En dehors du 7 novembre de chaque année où on parle d’alphabétisation dans les médias, on ne nous accorde plus une seule minute d’attention. Toute la tâche repose sur les conseillers. C’est nous qui allons sur le terrain. Nous souhaitons que les autorités soient plus attentives. Qu’elles nous donnent des motos, du carburant pour les tournées, les frais d’entretien et que les supervisions soient dotées d’un budget de fonctionnement. Cela nous évitera d’utiliser nos moyens personnels pour le service.
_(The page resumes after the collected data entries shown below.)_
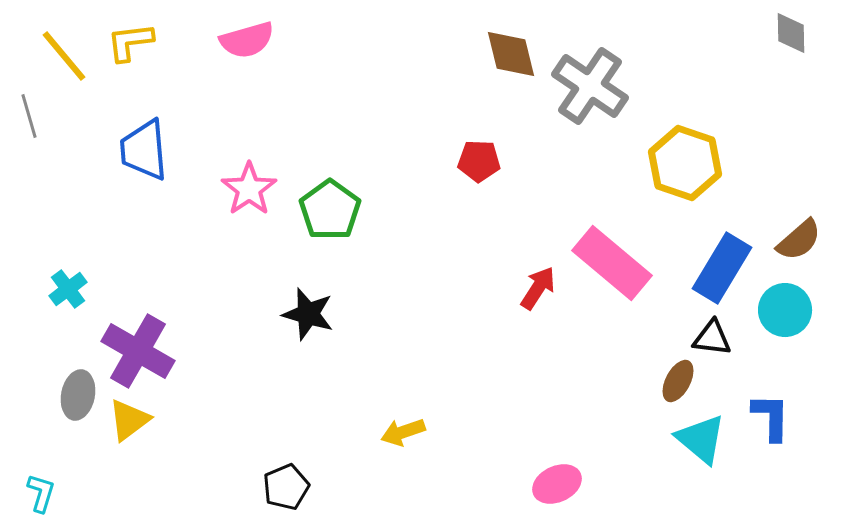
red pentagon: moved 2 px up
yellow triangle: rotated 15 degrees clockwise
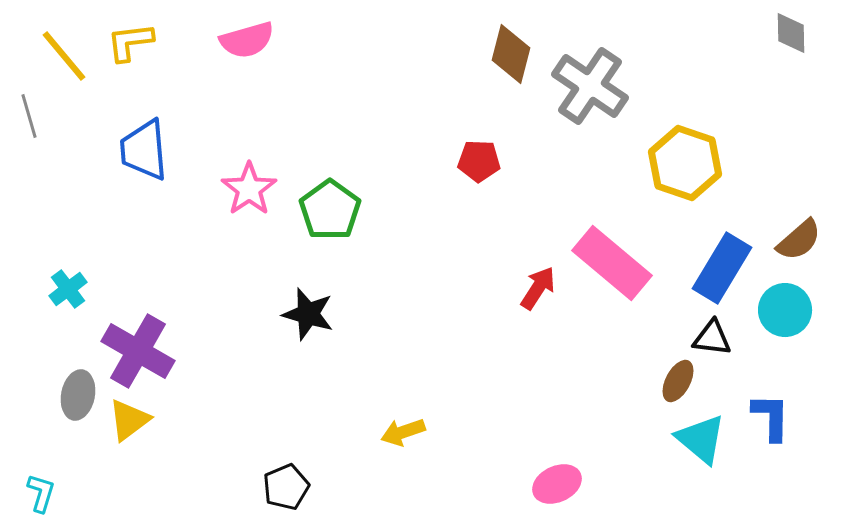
brown diamond: rotated 28 degrees clockwise
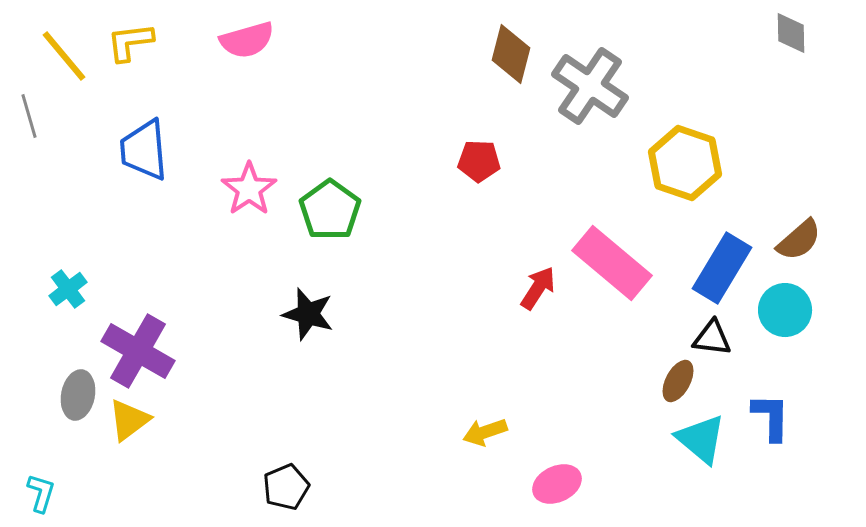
yellow arrow: moved 82 px right
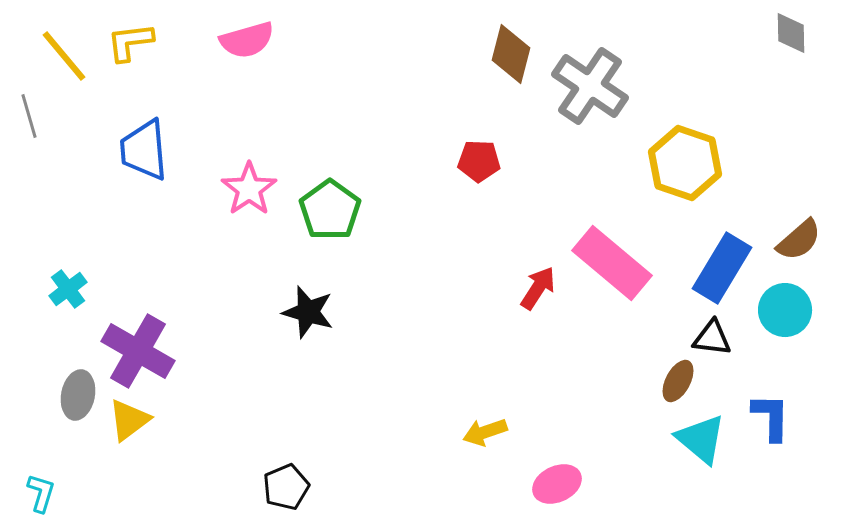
black star: moved 2 px up
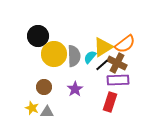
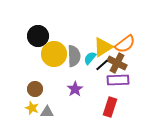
cyan semicircle: moved 1 px down
brown circle: moved 9 px left, 2 px down
red rectangle: moved 5 px down
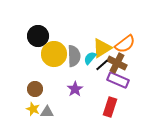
yellow triangle: moved 1 px left, 1 px down
purple rectangle: rotated 25 degrees clockwise
yellow star: moved 1 px right, 1 px down
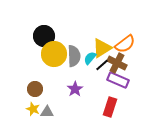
black circle: moved 6 px right
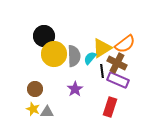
black line: moved 6 px down; rotated 56 degrees counterclockwise
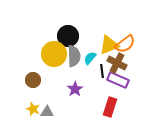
black circle: moved 24 px right
yellow triangle: moved 7 px right, 3 px up; rotated 10 degrees clockwise
brown circle: moved 2 px left, 9 px up
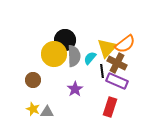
black circle: moved 3 px left, 4 px down
yellow triangle: moved 2 px left, 3 px down; rotated 25 degrees counterclockwise
purple rectangle: moved 1 px left, 1 px down
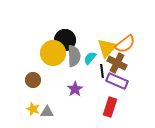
yellow circle: moved 1 px left, 1 px up
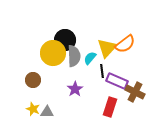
brown cross: moved 18 px right, 29 px down
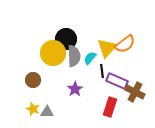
black circle: moved 1 px right, 1 px up
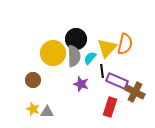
black circle: moved 10 px right
orange semicircle: rotated 40 degrees counterclockwise
purple star: moved 6 px right, 5 px up; rotated 21 degrees counterclockwise
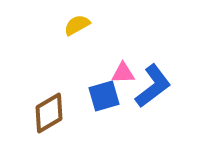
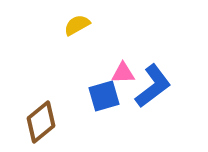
brown diamond: moved 8 px left, 9 px down; rotated 9 degrees counterclockwise
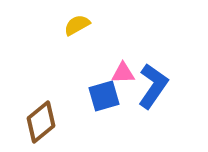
blue L-shape: rotated 18 degrees counterclockwise
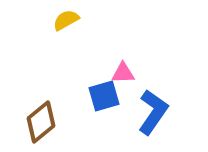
yellow semicircle: moved 11 px left, 5 px up
blue L-shape: moved 26 px down
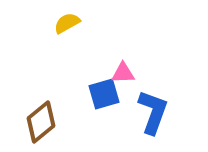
yellow semicircle: moved 1 px right, 3 px down
blue square: moved 2 px up
blue L-shape: rotated 15 degrees counterclockwise
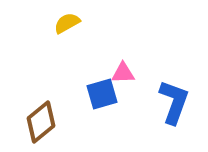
blue square: moved 2 px left
blue L-shape: moved 21 px right, 10 px up
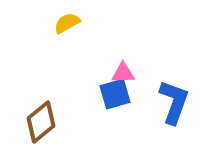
blue square: moved 13 px right
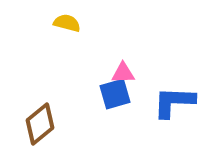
yellow semicircle: rotated 44 degrees clockwise
blue L-shape: rotated 108 degrees counterclockwise
brown diamond: moved 1 px left, 2 px down
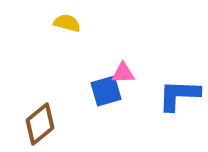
blue square: moved 9 px left, 3 px up
blue L-shape: moved 5 px right, 7 px up
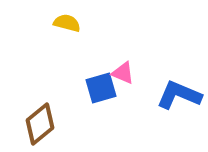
pink triangle: rotated 25 degrees clockwise
blue square: moved 5 px left, 3 px up
blue L-shape: rotated 21 degrees clockwise
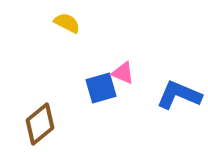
yellow semicircle: rotated 12 degrees clockwise
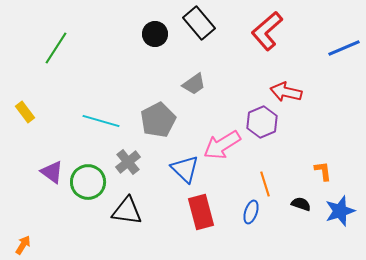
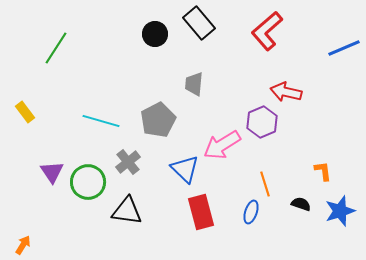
gray trapezoid: rotated 130 degrees clockwise
purple triangle: rotated 20 degrees clockwise
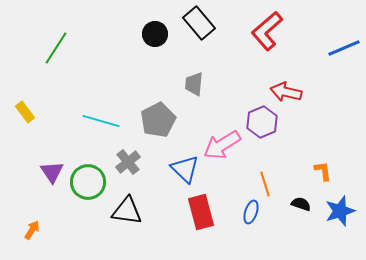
orange arrow: moved 9 px right, 15 px up
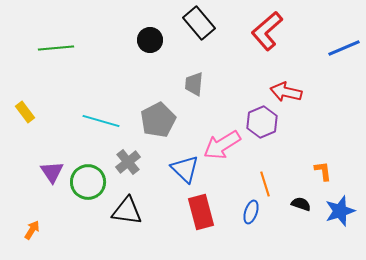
black circle: moved 5 px left, 6 px down
green line: rotated 52 degrees clockwise
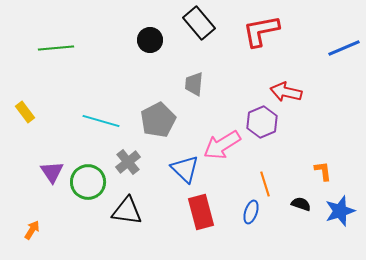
red L-shape: moved 6 px left; rotated 30 degrees clockwise
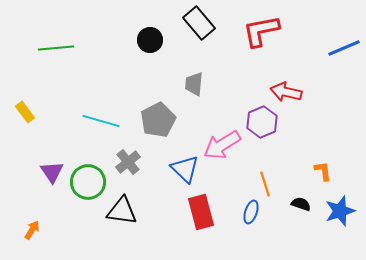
black triangle: moved 5 px left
En plus, nous n’avons pas d’ordinateurs pour constituer les fichiers des apprenants. Nous avons découvert que des auditeurs sont partis de nos centres pour atteindre des niveaux très appréciables. Il sont légion. Malheureusement, il n’y a pas de traçabilité. Cela nous aiderait, par ailleurs, à atteindre les objectifs que l’État s’est fixé. La Dren 2 de Bouaké couvre quatre départements, à savoir Bouaké, Sakassou, Béoumi et Botro, et onze IEP, qui comptent des points focaux de l’alphabétisation qui sont des conseillers d’alphabétisation, au nombre de 24. Voyez nos chiffres : En janvier, nous avons 63 centres et 967 apprenants de 12 à plus de 45 ans. Nous pourrons faire mieux.
En quoi consiste l’alphabétisation via le mobile ?
Elle se fait à partir du smartphone et vise à préparer l’auditeur à affronter l’alphabet, en lui enseignant les dix symboles. Il s’agit en réalité de la traduction numérique de ce que nous faisons dans les classes. Sauf qu’ici, l’apprenant suit désormais sa formation avec son smartphone partout où il se trouve, à savoir au marché, au champ, quelle que soit l’heure, en étroite collaboration avec l’animateur qui le trouvera sur place pour l’aider. L’animateur, à son tour, est suivi par le conseiller. Dans cette nouvelle forme d’alphabétisation, la chaîne est bien respectée. Ce projet est en train d’être concocté avec Save the Children, les projets état et la direction de l’alphabétisation. Deux centres sont déjà ouverts à Bouaké, dans les localités de Oliénou et Kongodékro. Il y a également deux centres dans le quartier Belleville, et deux autres à Béoumi et Botro.
Pour ces projets, les apprenants seront dotés d’outils numériques. Et à la fin, qu’en sera-t-il d’eux ?
Nous revenons à notre réalité. Malheureusement, les projets développés dans notre domaine n’excèdent pas trois campagnes. Or, pour certifier que quelqu’un est alphabétisé, il faut qu’on respecte au moins les trois campagnes. Après la première, on n’a plus les moyens et on s’arrête en si bon chemin. Cette fois, nous espérons que le projet ira jusqu’à son terme en suivant les trois étapes.
Les collectivités décentralisées vous apportent-elles un soutien ?
Elles ne répondent jamais à nos sollicitations. Nous souhaitons que les mairies et les conseillers régionaux nous apportent un soutien. Ne serait-ce que pour nous procurer des manuels pour les apprenants. Si chaque mairie nous aide à ouvrir dix centres et le conseil régional dix autres, on pourra avancer.
Quelles sont vos satisfactions ?
Elles se situent au plan moral. Certes, nous n’avons pas d’argent mais quand on a formé des personnes qui ne savaient ni lire ni écrire au départ, et qui ont pu s’insérer dans le tissu professionnel ; des gens qui s’appuyaient hier sur une tierce personne pour remplir un chéquier et qui sont autonomes aujourd’hui, nous ne pouvons qu’être heureux. Nous avons rencontré des femmes qui gèrent aujourd’hui leurs comptes. Certains sont même des fonctionnaires. C’est une fierté .
INTERVIEW REALISEE A BOUAKE PAR

MARCELLINE GNEPROUST

La Dren annonce une sensibilisation accrue
Tâche ardue, mais réalisable selon la directrice régionale de l’Éducation nationale (Dren), Mme Coffie Babadjiho Angèle qui annonce des campagnes de sensibilisation accrues auprès des leaders communautaires, religieux, des mutuelles de développement, dans les gares routières et les marchés.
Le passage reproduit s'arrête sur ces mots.